COMMONWEALTH v. James J. STOKES.
MEMORANDUM AND ORDER PURSUANT TO RULE 23.0
Following his 1970 conviction of murder in the second degree and the denial of five previous motions for a new trial,2 the defendant appeals from the denial of his motion for postconviction relief based on claims of newly discovered evidence, Brady violations, and ineffective assistance of counsel.3 We discern no cause to disturb the order denying the defendant's motion, and affirm, addressing the defendant's claims in turn.4
1. Newly discovered evidence. A defendant seeking a new trial based on newly discovered evidence has the burden of showing that the evidence is both “newly discovered ․ and that it casts real doubt on the justice of the conviction” (quotation and citation omitted). Commonwealth v. Brown, 71 Mass. App. Ct. 743, 748 (2008). As the motion judge observed, all evidence the defendant describes as newly discovered was either known to the defendant at the time of trial, known to him soon after trial and before his several appeals, or is consistent with other evidence or testimony presented at trial and therefore does not cast real doubt on the justice of his conviction. As such, the defendant's claim was properly rejected.
2. Brady violations. The defendant alleges that the Commonwealth withheld exculpatory evidence in violation of Brady v. Maryland, 373 U.S. 83 (1963). “To obtain a new trial on the basis of nondisclosed exculpatory evidence, a defendant must establish (1) that the evidence [was] in the possession, custody, or control of the prosecutor or a person subject to the prosecutor's control; (2) that the evidence is exculpatory; and (3) prejudice” (quotations omitted). Commonwealth v. Sullivan, 478 Mass. 369, 380 (2017), quoting Commonwealth v. Murray, 461 Mass. 10, 19, 21 (2011).

────

■ **WHAT IS ASKED**:
- 1) According to the memorandum, in what year was the defendant convicted of second-degree murder?
- 2) Reproduce the passage of the memorandum from "2. Brady violations." to "19, 21 (2011)." word for word.

■ **PROVIDED DATA**:
────

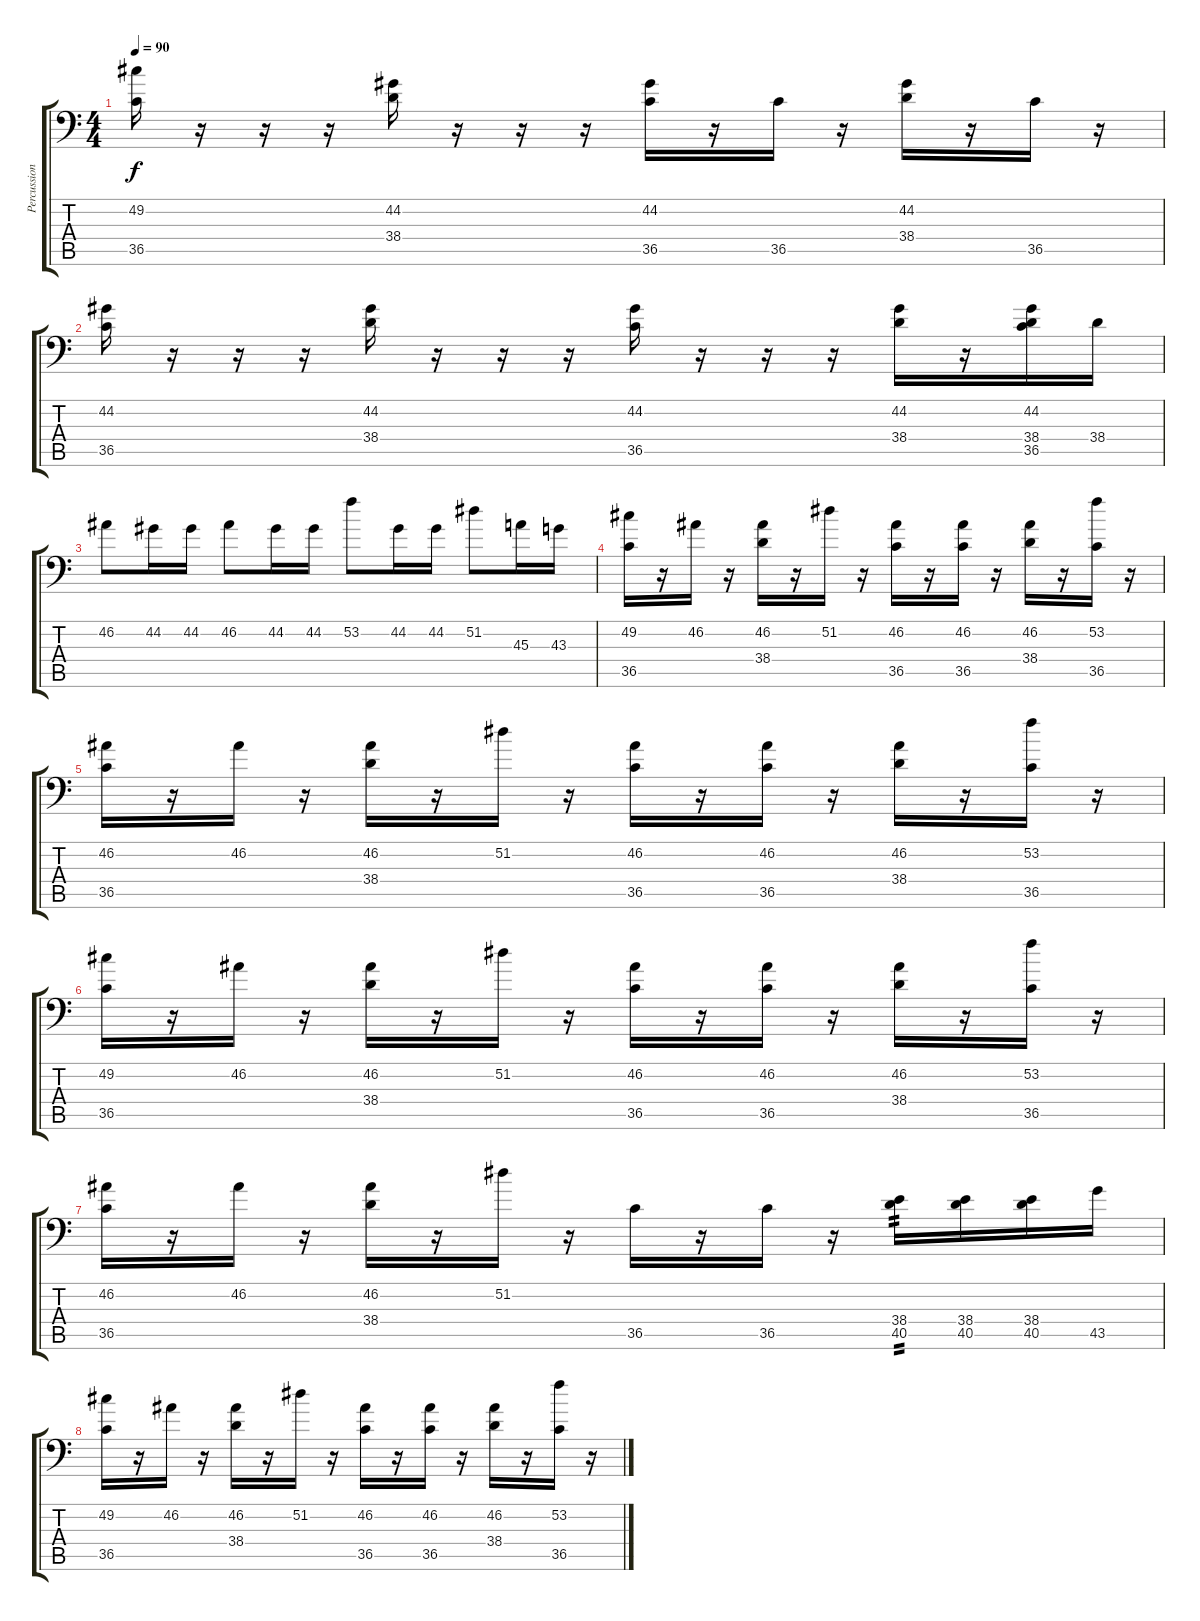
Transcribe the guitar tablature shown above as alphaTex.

────

■ **PROBLEM SOLUTIONS**:
- 1) 1970

- 2)
2. Brady violations. The defendant alleges that the Commonwealth withheld exculpatory evidence in violation of Brady v. Maryland, 373 U.S. 83 (1963). “To obtain a new trial on the basis of nondisclosed exculpatory evidence, a defendant must establish (1) that the evidence [was] in the possession, custody, or control of the prosecutor or a person subject to the prosecutor's control; (2) that the evidence is exculpatory; and (3) prejudice” (quotations omitted). Commonwealth v. Sullivan, 478 Mass. 369, 380 (2017), quoting Commonwealth v. Murray, 461 Mass. 10, 19, 21 (2011).